Economists prognosticate; the big brokerage firms make their rosy forecasts; and your uncle shares his doomsday predictions at holiday dinners. Everyone has their ideas about what 2022 will bring. As consultants to the commercial real estate industry, we handle thousands of diverse CRE projects each year for lenders, investors, corporate occupiers, and developers—we see a lot. Based on that perspective, here’s our outlook for 2022, along with some resources to help you prepare for a successful year.

ESG Promises: Private equity firms have enjoyed robust fund raising, and many are making significant ESG commitments along the way. ESG ratings such as GRESB are now an integral part of private equity’s pitch to capital managers, and of course competitive real estate managers want to win!  So ESG is now very important not only for moral imperatives or political reasons, but for competitive reasons as well.

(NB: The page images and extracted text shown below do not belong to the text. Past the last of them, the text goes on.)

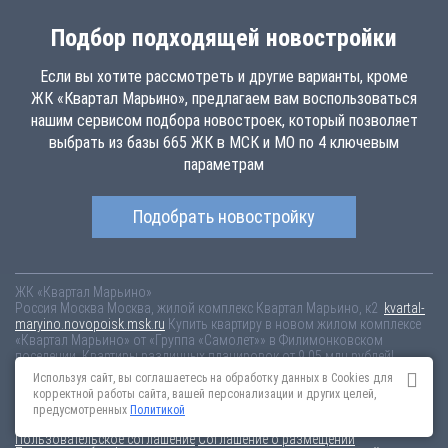
Подбор подходящей новостройки
Если вы хотите рассмотреть и другие варианты, кроме
ЖК «Квартал Марьино», предлагаем вам воспользоваться
нашим сервисом подбора новостроек, который позволяет
выбрать из базы 665 ЖК в МСК и МО по 4 ключевым
параметрам
Подобрать новостройку
ЖК «Квартал Марьино»
Россия
Москва
Москва, жилой комплекс Квартал Марьино, к2
kvartal-
maryino.novopoisk.msk.ru
Купить квартиру в новом жилом комплексе
«Квартал Марьино» от «Группа «Самолет»» в Филимонковском
поселении. Квартиры различных планировок от 9.05 млн рублей!
Используя сайт, вы соглашаетесь на обработку данных в Cookies для
Новостройки Санкт-Петербурга
Новостройки Москвы
корректной работы сайта, вашей персонализации и других целей,
Информация на сайте взята из открытых источников, не является
предусмотренных
Политикой
публичной офертой и распространяется для ознакомления.
Пользовательское соглашение
Соглашение о размещении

As a result, we are seeing ESG treated as a serious matter during due diligence and decarbonization projects in asset management. Our energy practice is seeing ESG-driven enthusiasm around solar and energy efficiency projects for the sake of fulfilling ESG commitments. The good news is that the vast majority of these project also have a reasonable return on investment and help real estate assets achieve a greener image. Judge for yourself—click here to review a few case studies.

Construction Headwinds Continue: Project volume remains strong, but supply chain issues, market volatility, and cost overruns will continue to be challenging. Lenders with plenty of appetite for construction lending are looking to mitigate risk in this environment; however, in search of rates, many fund lenders are willing to entertain riskier opportunities if they can quantify and understand the risk. Construction risk management consulting offers expert perspective and dedicated resources towards this end, and in the case of on-risk products such as completion commitments or project completion insurance, can even distribute some of the risk away from the lender.

Also, for lenders interested in the state-of-the-art risk management techniques, join your peers in an ongoing discussion of construction challenges and solutions at the CLRM Roundtable.

Changes in Environmental Due Diligence: For the first time in more than a decade, there have been big changes to the standard scope of work for Phase I Environmental Site Assessments. The ASTM E1527-21 standard goes live on 1/1/2022. The new standard includes changes to historic research and title search requirements as well as revised definitions and more. You can read up on the changes here or watch a webinar for more discussion. The new standard does not include PFAS as a recognized environmental condition but acknowledges the growing concern about PFAS by adding it to the list of “non-scope issues” that a user may want to evaluate as a business risk, as is commonly done with asbestos and mold.

New Focus for Agency Lending: FHFA set the 2022 caps at $156 Billion for Fannie Mae and Freddie Mac combined, with 50% of that required to be mission-driven affordable housing. But there’s a twist this year: loans that finance energy or water efficiency improvements—Fannie Mae’s Green Rewards and Freddie Mac’s Green Up/Green Up Plus programs—qualify as mission-driven if the improvements are for units affordable at or below 60 percent of AMI, and borrowers will achieve a minimum 30% reduction in energy and water consumption.

Data-Driven Asset Management: The CRE industry is behind on technology, but we see a lot of clients interested in improving.   Reactive asset management, with its related overspending and delays, is so 2021.  As tighter margins create pressure on asset managers to meet income projections, savvy portfolio managers use data to build proactive management programs for building systems such as roofs, HVAC, and plumbing. This data-driven, proactive approach results in lower maintenance costs and capital expenses, as well as fewer disruptions to operations and/or tenants. For a discussion of how proactive management can save money on roofing expenses, for example, view this webinar.

High Volume and Supply Constraints: High volume tested the CRE due diligence supply chain this fall.   The high volume of institutional transactions puts extra pressure on the high-end of the supply chain as institutional clients demand more experienced and credentialed professionals, and these professionals are hard to develop quickly.  Ever increasing institutional ownership will continue to pressure this segment of the market.